BEGIN Available data
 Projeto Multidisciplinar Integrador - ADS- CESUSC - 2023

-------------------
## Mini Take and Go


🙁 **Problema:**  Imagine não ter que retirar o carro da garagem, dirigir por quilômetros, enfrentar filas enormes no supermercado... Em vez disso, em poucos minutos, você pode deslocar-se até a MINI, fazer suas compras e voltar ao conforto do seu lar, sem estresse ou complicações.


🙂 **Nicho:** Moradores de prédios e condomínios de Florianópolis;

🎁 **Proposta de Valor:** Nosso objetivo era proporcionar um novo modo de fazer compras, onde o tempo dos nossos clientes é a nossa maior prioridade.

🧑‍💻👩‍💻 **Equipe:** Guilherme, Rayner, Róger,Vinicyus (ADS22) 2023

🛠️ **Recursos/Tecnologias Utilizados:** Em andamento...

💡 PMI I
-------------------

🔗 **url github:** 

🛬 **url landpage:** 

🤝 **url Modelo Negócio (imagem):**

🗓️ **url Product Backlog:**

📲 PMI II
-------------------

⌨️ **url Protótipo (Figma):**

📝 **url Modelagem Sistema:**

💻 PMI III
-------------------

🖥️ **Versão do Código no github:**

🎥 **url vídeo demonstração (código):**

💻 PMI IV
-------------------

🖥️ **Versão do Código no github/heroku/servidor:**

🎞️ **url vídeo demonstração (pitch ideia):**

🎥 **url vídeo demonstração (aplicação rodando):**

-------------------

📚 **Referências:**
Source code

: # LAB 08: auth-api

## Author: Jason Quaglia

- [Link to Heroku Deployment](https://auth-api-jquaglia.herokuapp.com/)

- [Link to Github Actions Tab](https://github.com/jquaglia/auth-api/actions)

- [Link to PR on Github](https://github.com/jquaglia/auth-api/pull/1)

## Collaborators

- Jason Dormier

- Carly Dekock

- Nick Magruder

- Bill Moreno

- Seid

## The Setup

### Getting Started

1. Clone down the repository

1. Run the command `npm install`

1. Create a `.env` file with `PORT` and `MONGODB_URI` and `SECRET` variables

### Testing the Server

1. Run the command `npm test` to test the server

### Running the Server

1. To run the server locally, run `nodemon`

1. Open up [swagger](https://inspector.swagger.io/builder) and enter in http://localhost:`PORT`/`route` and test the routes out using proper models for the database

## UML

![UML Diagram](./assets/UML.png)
END Available data
BEGIN Available data
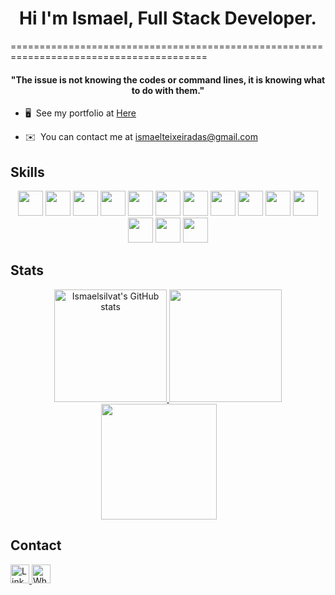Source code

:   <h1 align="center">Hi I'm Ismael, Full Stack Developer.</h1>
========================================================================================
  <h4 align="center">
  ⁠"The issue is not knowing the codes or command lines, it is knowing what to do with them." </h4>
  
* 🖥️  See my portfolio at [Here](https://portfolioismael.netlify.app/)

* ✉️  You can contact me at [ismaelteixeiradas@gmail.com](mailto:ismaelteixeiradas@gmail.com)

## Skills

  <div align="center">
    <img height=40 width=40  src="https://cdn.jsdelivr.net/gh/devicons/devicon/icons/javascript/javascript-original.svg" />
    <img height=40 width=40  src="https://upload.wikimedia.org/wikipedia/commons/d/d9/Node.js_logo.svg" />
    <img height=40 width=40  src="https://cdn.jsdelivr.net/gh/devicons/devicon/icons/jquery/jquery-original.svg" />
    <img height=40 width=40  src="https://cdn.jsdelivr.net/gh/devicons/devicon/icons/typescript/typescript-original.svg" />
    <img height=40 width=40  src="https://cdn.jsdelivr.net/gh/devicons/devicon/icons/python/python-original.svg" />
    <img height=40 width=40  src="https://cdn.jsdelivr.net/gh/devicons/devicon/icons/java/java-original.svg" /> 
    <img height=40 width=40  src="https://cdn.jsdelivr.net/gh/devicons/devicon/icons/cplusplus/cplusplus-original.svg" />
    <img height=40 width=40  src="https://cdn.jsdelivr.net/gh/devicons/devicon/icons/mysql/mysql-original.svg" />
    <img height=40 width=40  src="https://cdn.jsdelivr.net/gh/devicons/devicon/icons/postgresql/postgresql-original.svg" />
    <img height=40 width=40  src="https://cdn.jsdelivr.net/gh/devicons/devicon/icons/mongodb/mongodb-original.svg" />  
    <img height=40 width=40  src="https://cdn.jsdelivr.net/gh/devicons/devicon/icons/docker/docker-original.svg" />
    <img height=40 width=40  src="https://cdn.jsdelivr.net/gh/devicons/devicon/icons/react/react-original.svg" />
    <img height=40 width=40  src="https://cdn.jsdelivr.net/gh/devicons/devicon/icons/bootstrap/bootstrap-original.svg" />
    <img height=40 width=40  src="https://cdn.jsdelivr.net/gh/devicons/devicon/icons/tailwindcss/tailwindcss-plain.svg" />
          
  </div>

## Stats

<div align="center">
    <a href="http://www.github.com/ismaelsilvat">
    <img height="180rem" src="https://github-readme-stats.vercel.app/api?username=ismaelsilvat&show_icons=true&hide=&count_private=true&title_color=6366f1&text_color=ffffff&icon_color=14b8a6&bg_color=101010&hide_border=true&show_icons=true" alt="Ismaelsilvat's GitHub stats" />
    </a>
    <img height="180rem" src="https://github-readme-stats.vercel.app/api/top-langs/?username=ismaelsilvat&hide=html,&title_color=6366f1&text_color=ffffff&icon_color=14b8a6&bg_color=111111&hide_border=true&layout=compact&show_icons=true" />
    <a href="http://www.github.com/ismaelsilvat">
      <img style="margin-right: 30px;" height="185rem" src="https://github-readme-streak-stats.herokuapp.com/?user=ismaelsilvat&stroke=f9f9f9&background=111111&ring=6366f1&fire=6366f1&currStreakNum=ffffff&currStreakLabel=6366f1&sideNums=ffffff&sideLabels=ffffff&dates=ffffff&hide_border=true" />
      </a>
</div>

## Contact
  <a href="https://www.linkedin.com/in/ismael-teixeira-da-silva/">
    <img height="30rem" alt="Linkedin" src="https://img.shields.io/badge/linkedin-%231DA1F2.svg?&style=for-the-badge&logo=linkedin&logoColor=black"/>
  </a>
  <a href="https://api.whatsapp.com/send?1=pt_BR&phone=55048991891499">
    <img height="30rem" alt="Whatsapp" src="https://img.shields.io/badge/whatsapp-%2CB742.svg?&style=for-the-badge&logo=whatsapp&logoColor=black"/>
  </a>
END Available data
**Work to be completed**:
Extract every line of the rows above that contains the string "center". Case counts.

**Result**:
:   <h1 align="center">Hi I'm Ismael, Full Stack Developer.</h1>
  <h4 align="center">
  <div align="center">
<div align="center">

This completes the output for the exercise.